• _Problem statement_
What you return should be the lines of the data containing "Crime", each in full.

==== Data shown ====

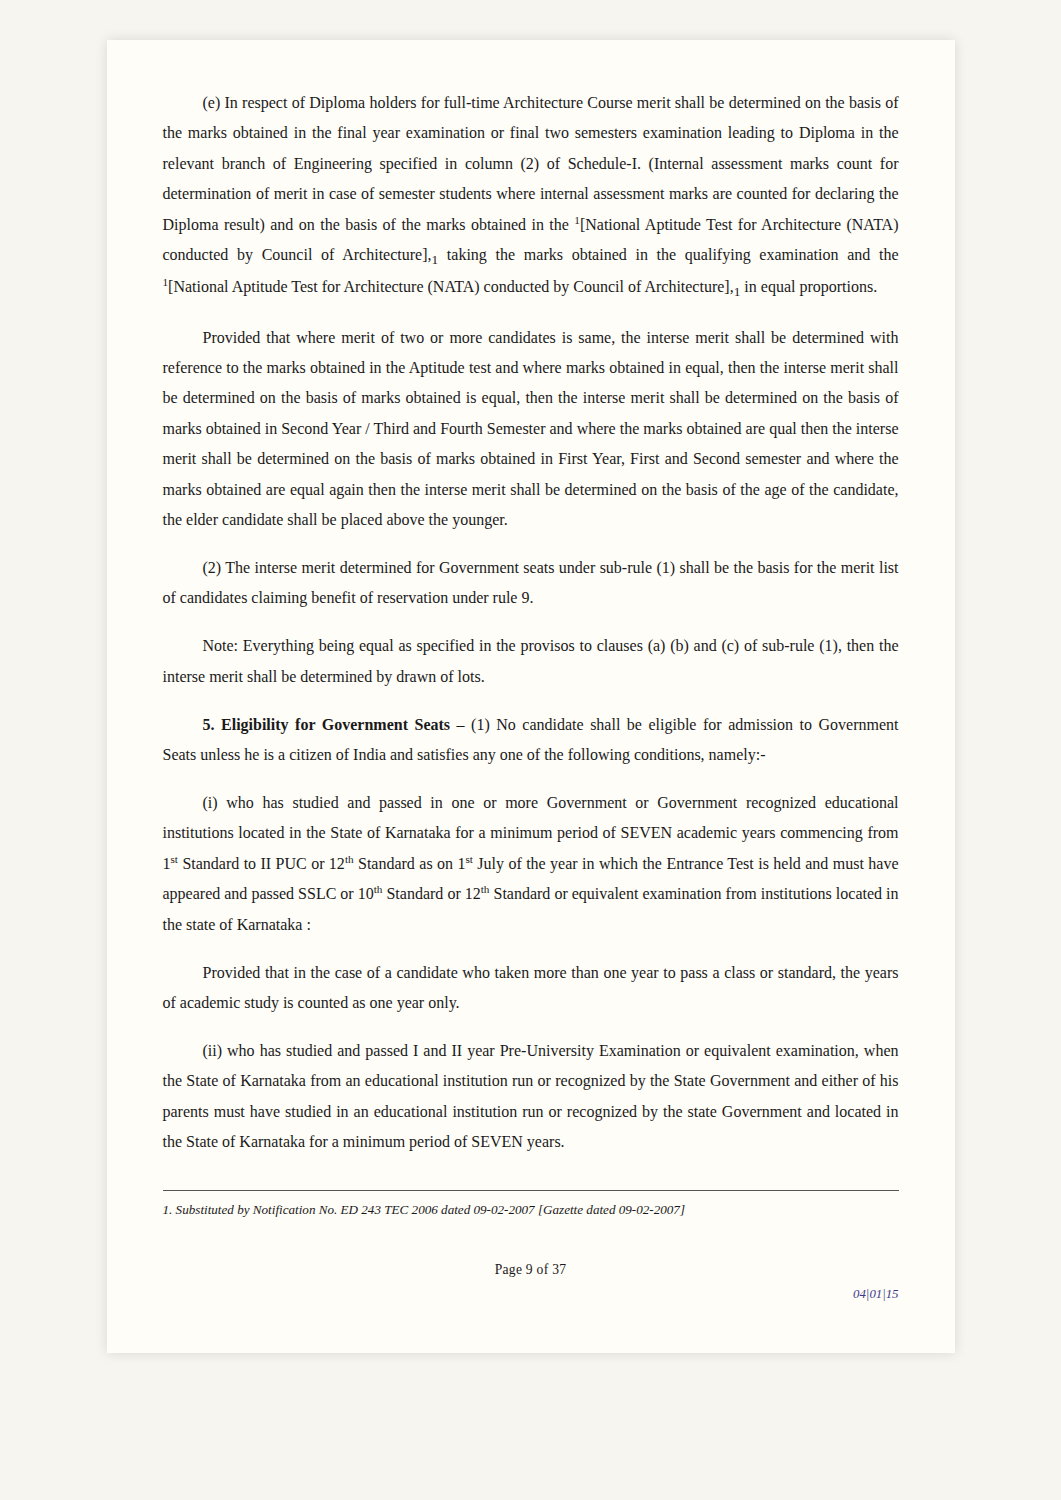(e) In respect of Diploma holders for full-time Architecture Course merit shall be determined on the basis of the marks obtained in the final year examination or final two semesters examination leading to Diploma in the relevant branch of Engineering specified in column (2) of Schedule-I. (Internal assessment marks count for determination of merit in case of semester students where internal assessment marks are counted for declaring the Diploma result) and on the basis of the marks obtained in the 1[National Aptitude Test for Architecture (NATA) conducted by Council of Architecture],1 taking the marks obtained in the qualifying examination and the 1[National Aptitude Test for Architecture (NATA) conducted by Council of Architecture],1 in equal proportions.
Provided that where merit of two or more candidates is same, the interse merit shall be determined with reference to the marks obtained in the Aptitude test and where marks obtained in equal, then the interse merit shall be determined on the basis of marks obtained is equal, then the interse merit shall be determined on the basis of marks obtained in Second Year / Third and Fourth Semester and where the marks obtained are qual then the interse merit shall be determined on the basis of marks obtained in First Year, First and Second semester and where the marks obtained are equal again then the interse merit shall be determined on the basis of the age of the candidate, the elder candidate shall be placed above the younger.
(2) The interse merit determined for Government seats under sub-rule (1) shall be the basis for the merit list of candidates claiming benefit of reservation under rule 9.
Note: Everything being equal as specified in the provisos to clauses (a) (b) and (c) of sub-rule (1), then the interse merit shall be determined by drawn of lots.
5. Eligibility for Government Seats – (1) No candidate shall be eligible for admission to Government Seats unless he is a citizen of India and satisfies any one of the following conditions, namely:-
(i) who has studied and passed in one or more Government or Government recognized educational institutions located in the State of Karnataka for a minimum period of SEVEN academic years commencing from 1st Standard to II PUC or 12th Standard as on 1st July of the year in which the Entrance Test is held and must have appeared and passed SSLC or 10th Standard or 12th Standard or equivalent examination from institutions located in the state of Karnataka :
Provided that in the case of a candidate who taken more than one year to pass a class or standard, the years of academic study is counted as one year only.
(ii) who has studied and passed I and II year Pre-University Examination or equivalent examination, when the State of Karnataka from an educational institution run or recognized by the State Government and either of his parents must have studied in an educational institution run or recognized by the state Government and located in the State of Karnataka for a minimum period of SEVEN years.
1. Substituted by Notification No. ED 243 TEC 2006 dated 09-02-2007 [Gazette dated 09-02-2007]
Page 9 of 37
04|01|15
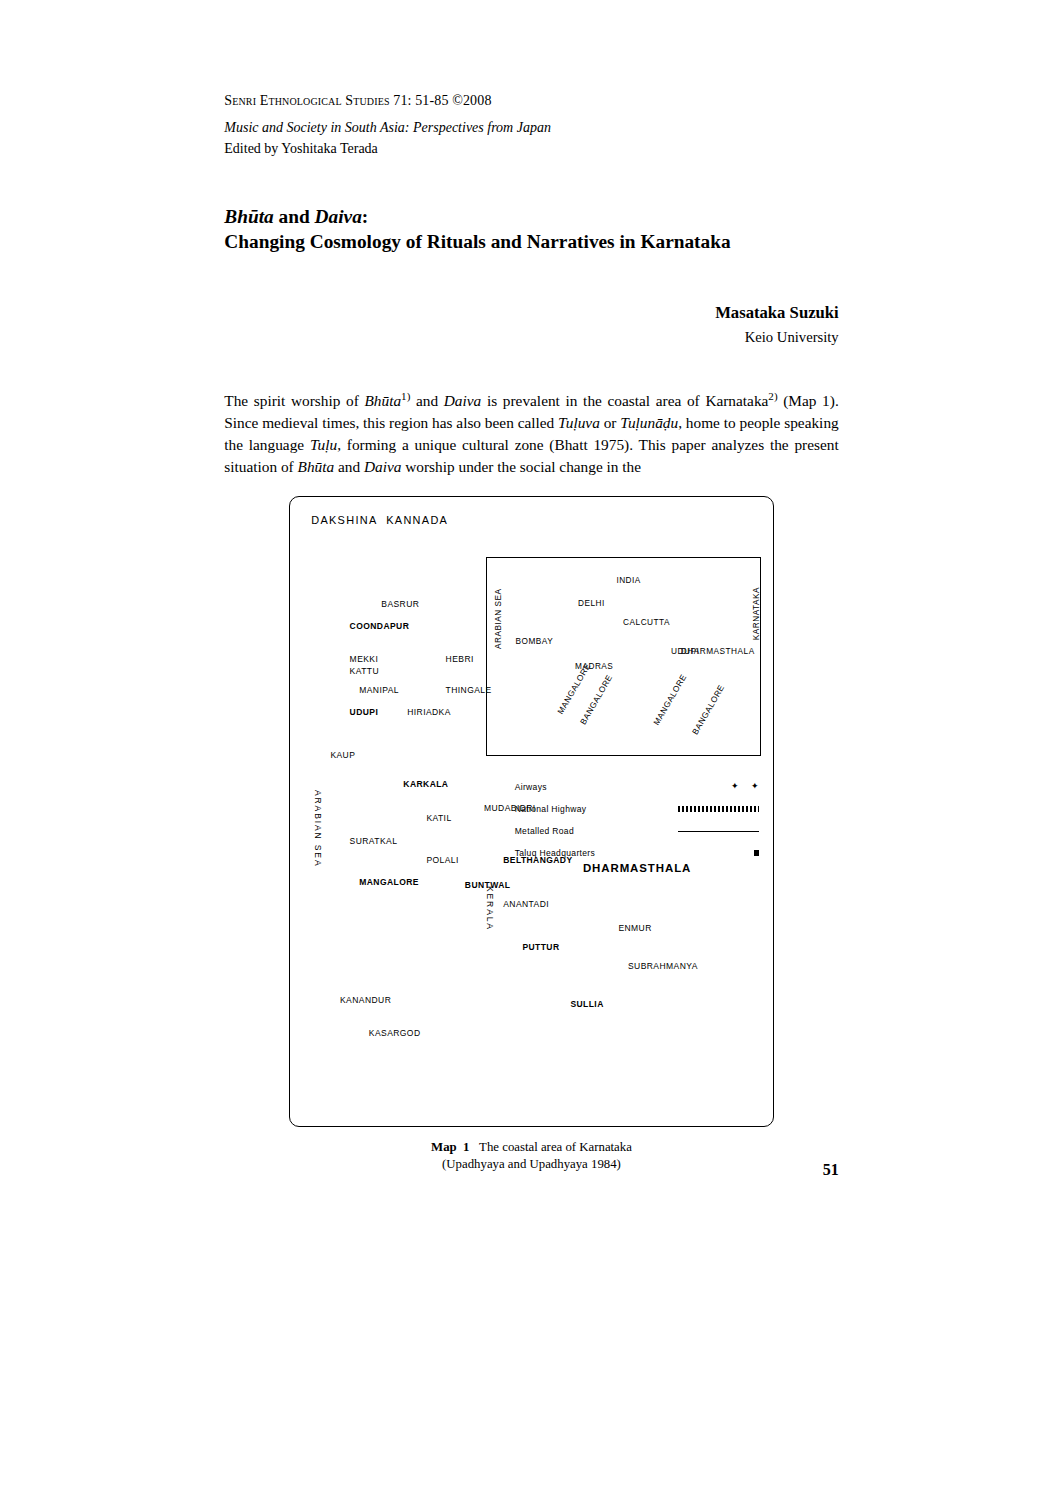Senri Ethnological Studies 71: 51-85 ©2008
Music and Society in South Asia: Perspectives from Japan
Edited by Yoshitaka Terada
Bhūta and Daiva:
Changing Cosmology of Rituals and Narratives in Karnataka
Masataka Suzuki
Keio University
The spirit worship of Bhūta1) and Daiva is prevalent in the coastal area of Karnataka2) (Map 1). Since medieval times, this region has also been called Tuḷuva or Tuḷunāḍu, home to people speaking the language Tuḷu, forming a unique cultural zone (Bhatt 1975). This paper analyzes the present situation of Bhūta and Daiva worship under the social change in the
DAKSHINA KANNADA
INDIA DELHI CALCUTTA BOMBAY MADRAS KARNATAKA UDUPI DHARMASTHALA MANGALORE BANGALORE MANGALORE BANGALORE ARABIAN SEA
Airways✦ ✦
National Highway
Metalled Road
Taluq Headquarters
BASRUR COONDAPUR MEKKI
KATTU HEBRI MANIPAL THINGALE UDUPI HIRIADKA KAUP KARKALA KATIL MUDABIDRI SURATKAL POLALI BELTHANGADY MANGALORE BUNTWAL ANANTADI DHARMASTHALA ENMUR PUTTUR SUBRAHMANYA KANANDUR SULLIA KASARGOD ARABIAN SEA KERALA
Map 1 The coastal area of Karnataka
(Upadhyaya and Upadhyaya 1984)
51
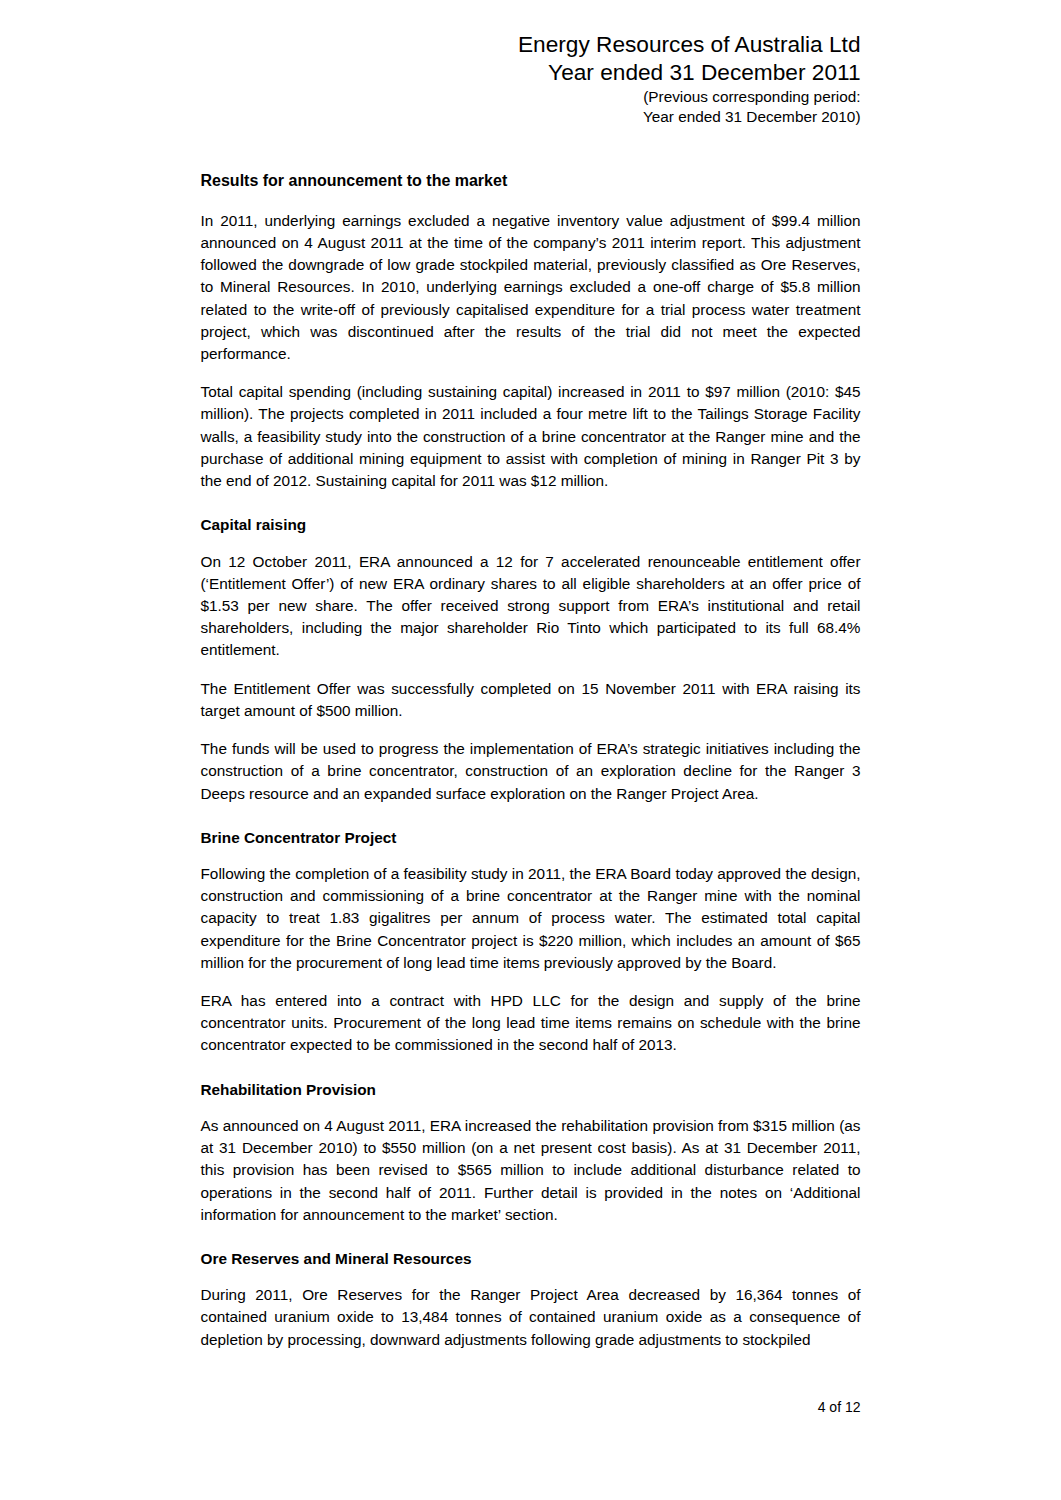Energy Resources of Australia Ltd
Year ended 31 December 2011
(Previous corresponding period:
Year ended 31 December 2010)
Results for announcement to the market
In 2011, underlying earnings excluded a negative inventory value adjustment of $99.4 million announced on 4 August 2011 at the time of the company’s 2011 interim report. This adjustment followed the downgrade of low grade stockpiled material, previously classified as Ore Reserves, to Mineral Resources. In 2010, underlying earnings excluded a one-off charge of $5.8 million related to the write-off of previously capitalised expenditure for a trial process water treatment project, which was discontinued after the results of the trial did not meet the expected performance.
Total capital spending (including sustaining capital) increased in 2011 to $97 million (2010: $45 million). The projects completed in 2011 included a four metre lift to the Tailings Storage Facility walls, a feasibility study into the construction of a brine concentrator at the Ranger mine and the purchase of additional mining equipment to assist with completion of mining in Ranger Pit 3 by the end of 2012. Sustaining capital for 2011 was $12 million.
Capital raising
On 12 October 2011, ERA announced a 12 for 7 accelerated renounceable entitlement offer (‘Entitlement Offer’) of new ERA ordinary shares to all eligible shareholders at an offer price of $1.53 per new share. The offer received strong support from ERA’s institutional and retail shareholders, including the major shareholder Rio Tinto which participated to its full 68.4% entitlement.
The Entitlement Offer was successfully completed on 15 November 2011 with ERA raising its target amount of $500 million.
The funds will be used to progress the implementation of ERA’s strategic initiatives including the construction of a brine concentrator, construction of an exploration decline for the Ranger 3 Deeps resource and an expanded surface exploration on the Ranger Project Area.
Brine Concentrator Project
Following the completion of a feasibility study in 2011, the ERA Board today approved the design, construction and commissioning of a brine concentrator at the Ranger mine with the nominal capacity to treat 1.83 gigalitres per annum of process water. The estimated total capital expenditure for the Brine Concentrator project is $220 million, which includes an amount of $65 million for the procurement of long lead time items previously approved by the Board.
ERA has entered into a contract with HPD LLC for the design and supply of the brine concentrator units. Procurement of the long lead time items remains on schedule with the brine concentrator expected to be commissioned in the second half of 2013.
Rehabilitation Provision
As announced on 4 August 2011, ERA increased the rehabilitation provision from $315 million (as at 31 December 2010) to $550 million (on a net present cost basis). As at 31 December 2011, this provision has been revised to $565 million to include additional disturbance related to operations in the second half of 2011. Further detail is provided in the notes on ‘Additional information for announcement to the market’ section.
Ore Reserves and Mineral Resources
During 2011, Ore Reserves for the Ranger Project Area decreased by 16,364 tonnes of contained uranium oxide to 13,484 tonnes of contained uranium oxide as a consequence of depletion by processing, downward adjustments following grade adjustments to stockpiled
4 of 12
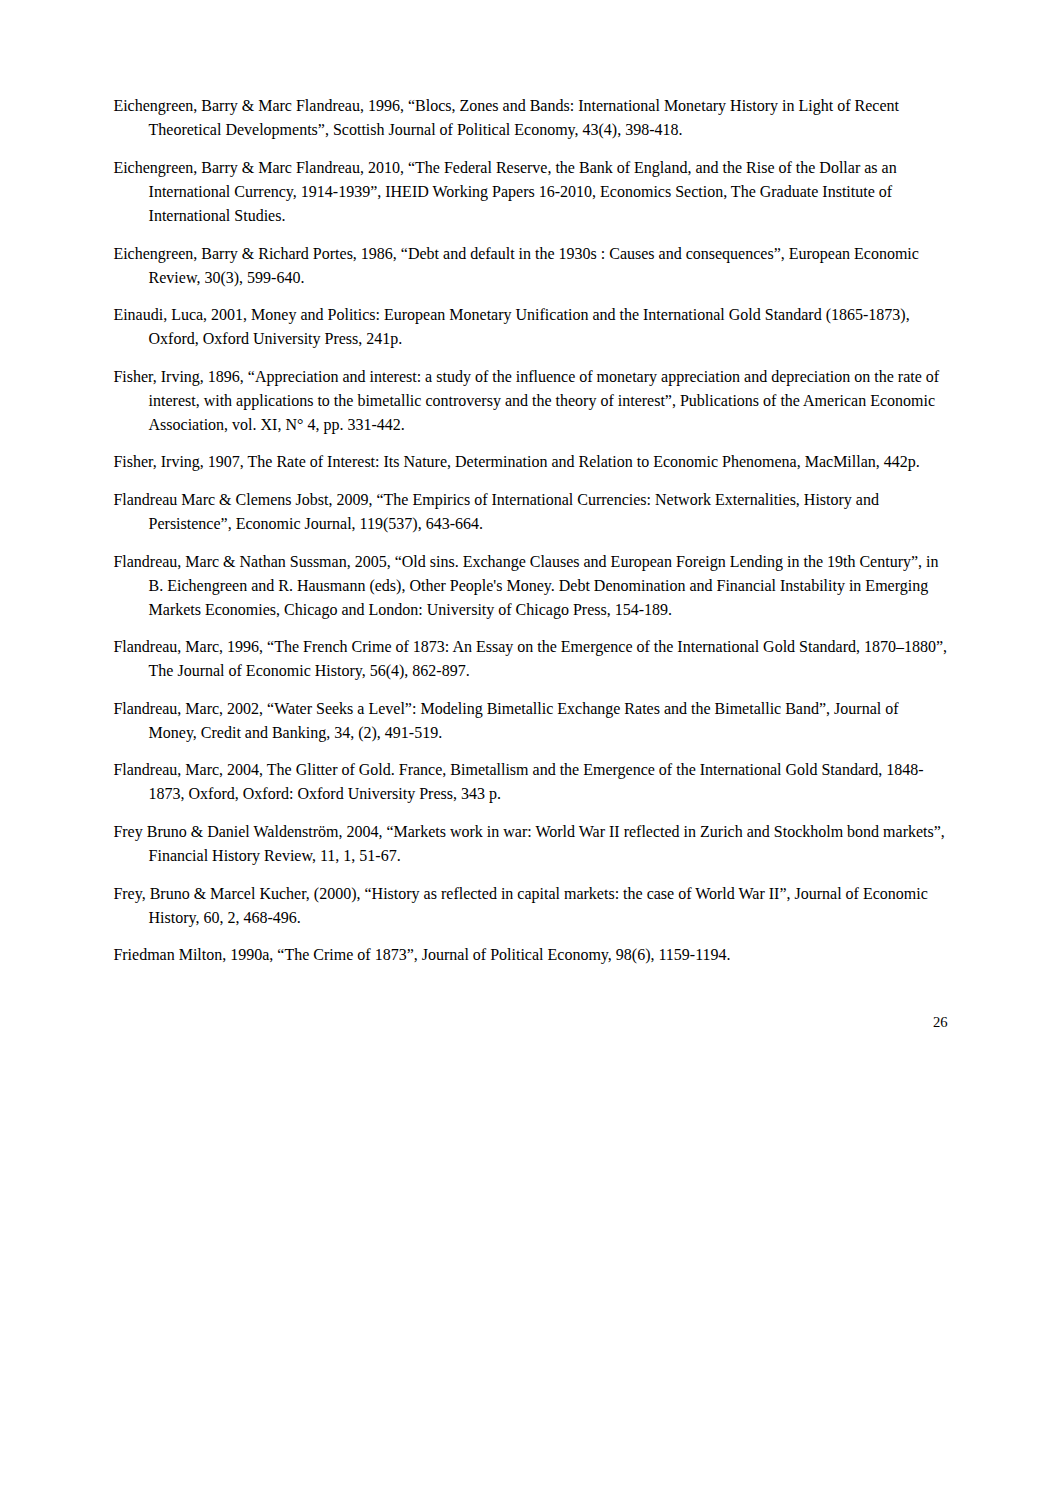Eichengreen, Barry & Marc Flandreau, 1996, “Blocs, Zones and Bands: International Monetary History in Light of Recent Theoretical Developments”, Scottish Journal of Political Economy, 43(4), 398-418.
Eichengreen, Barry & Marc Flandreau, 2010, “The Federal Reserve, the Bank of England, and the Rise of the Dollar as an International Currency, 1914-1939”, IHEID Working Papers 16-2010, Economics Section, The Graduate Institute of International Studies.
Eichengreen, Barry & Richard Portes, 1986, “Debt and default in the 1930s : Causes and consequences”, European Economic Review, 30(3), 599-640.
Einaudi, Luca, 2001, Money and Politics: European Monetary Unification and the International Gold Standard (1865-1873), Oxford, Oxford University Press, 241p.
Fisher, Irving, 1896, “Appreciation and interest: a study of the influence of monetary appreciation and depreciation on the rate of interest, with applications to the bimetallic controversy and the theory of interest”, Publications of the American Economic Association, vol. XI, N° 4, pp. 331-442.
Fisher, Irving, 1907, The Rate of Interest: Its Nature, Determination and Relation to Economic Phenomena, MacMillan, 442p.
Flandreau Marc & Clemens Jobst, 2009, “The Empirics of International Currencies: Network Externalities, History and Persistence”, Economic Journal, 119(537), 643-664.
Flandreau, Marc & Nathan Sussman, 2005, “Old sins. Exchange Clauses and European Foreign Lending in the 19th Century”, in B. Eichengreen and R. Hausmann (eds), Other People's Money. Debt Denomination and Financial Instability in Emerging Markets Economies, Chicago and London: University of Chicago Press, 154-189.
Flandreau, Marc, 1996, “The French Crime of 1873: An Essay on the Emergence of the International Gold Standard, 1870–1880”, The Journal of Economic History, 56(4), 862-897.
Flandreau, Marc, 2002, “Water Seeks a Level”: Modeling Bimetallic Exchange Rates and the Bimetallic Band”, Journal of Money, Credit and Banking, 34, (2), 491-519.
Flandreau, Marc, 2004, The Glitter of Gold. France, Bimetallism and the Emergence of the International Gold Standard, 1848-1873, Oxford, Oxford: Oxford University Press, 343 p.
Frey Bruno & Daniel Waldenström, 2004, “Markets work in war: World War II reflected in Zurich and Stockholm bond markets”, Financial History Review, 11, 1, 51-67.
Frey, Bruno & Marcel Kucher, (2000), “History as reflected in capital markets: the case of World War II”, Journal of Economic History, 60, 2, 468-496.
Friedman Milton, 1990a, “The Crime of 1873”, Journal of Political Economy, 98(6), 1159-1194.
26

====

• _Response to the task_
Flandreau, Marc, 1996, “The French Crime of 1873: An Essay on the Emergence of the International Gold Standard, 1870–1880”, The Journal of Economic History, 56(4), 862-897.
Friedman Milton, 1990a, “The Crime of 1873”, Journal of Political Economy, 98(6), 1159-1194.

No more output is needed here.